Photos are from Flickr and used under the Creative Commons license. Dead—possibly pre-spawn—salmon photo is courtesy of “Soggydan” Dan Bennett. Seattle landslide post-rainstorm photo is courtesy of Looney1 Photography. And oyster harvest photo is courtesy of willapalens. Orca photo is courtesy of Alanna@VanIsle.
John Newcomb
Stormwater contamination in near-shore areas is truly a difficult problem, but its of little use that Victoria’s sewage outfalls have been such a focus of complaint – when its really the storm drains that are the problem. Our long, screened marine outfalls are doing a very satisfactory job of treating our sewage in a natural environment – with no significant impact on marine flora or fauna. However, the same cannot be said of our many storm drains. Recent news article on Victoria’s storm drain issues:http://mondaymag.com/articles/entry/flushing-it-out/For further information on our Victoria sewage concerns:Responsible Sewage Treatment Victoria: http://www.rstv.caVictoria's Sewage Circus: http://www.members.shaw.ca/sewagecircus/Association for Responsible and Environmentally Sustainable Sewage Treatment: http://www.aresst.orgSewage Plants Victoria: http://sites.google.com/site/sewageplantsvictoria/
Wells
Meanwhile, Seattle department of environmental quality claims the Duwamish is too polluted to clean up, “That’s the spirit, boys! Global trade is more important to our economy than some dumb fish!”
Chris Stearns
I’m currently the Thurston County P.U.D. (Public Utility District) Commissioner which is now a water utility.
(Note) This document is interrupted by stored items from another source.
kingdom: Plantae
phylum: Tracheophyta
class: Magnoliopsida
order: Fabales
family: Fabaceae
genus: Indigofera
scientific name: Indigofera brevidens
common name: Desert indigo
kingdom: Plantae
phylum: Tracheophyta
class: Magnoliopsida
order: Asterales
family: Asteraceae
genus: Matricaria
We must not base our efforts to clean up Puget Sound on the many failed attempts inside the U.S. that have achieved so little! (Chesapeake Bay, MD/VA; San Francisco Bay, CA; Everglades, FL and Narragansett Bay, RI/MA) These places have little in common with the geography of Puget Sound. We must examine much more successful marine cleanups in other countries such as the Seto Inland Sea(much more similiar to Puget Sound) of Southern Japan or even Tokyo Harbor. The use by the public in Japan (farmers, fishermen, school children and retirees) of bioremediation (anaerobic microorganisms)to clean up freshwater and marine waterways has cleaned up historic castle moats, cleared urban sewer pipes, cleared up some of the busiest seaways in the world and has restored aquatic life and water quality while reducing odors that are often present in polluted areas! We here in Washington are already using this biotechnology to clean up oil spills in our own soils today by the Washington Dept of Ecology. It works well, but we need to look at what else it could do to restore the marine Environment of Puget Sound! Aerobic microorganisms need to be applied every 6 to 8 weeks consistently to assist in marine clean up during the warmer portion of the year. These organisms are north American in origin and made inside the U.S. They produce aerobic conditions (oxygenates polluted water, which usually lacks it) and thus do not cause any unintended actions in the aquatic ecosystems (like spreading in a uncontrolled manner). These microbes consume PAH’s for their carbon breaking down and eliminating these toxins in our waterways. These organisms also have the added impact of taking toxic heavy metals out of solution in the water which has the effect of eliminating these metals from the food chain making the stresses on the entire food chain far more reduced. These microbes can be distributed in carbohydrate rich (noodle water)solutions, carbon rich mediums (Wheat bran innoculated mediums) as well as ceramic components that Japan has been producing for many years now (these microbes survive high temperatures without oxygen present). These ceramic beads can be attached to culverts to help reduce the impacts of polluted stormwater runoff throughout Puget Sound. Let’s make the effort to do the right thing!
Chris Stearns
“Aerobic” should be “Anaerobic” in line 15 of my essay which appears after: Environment of Puget Sound!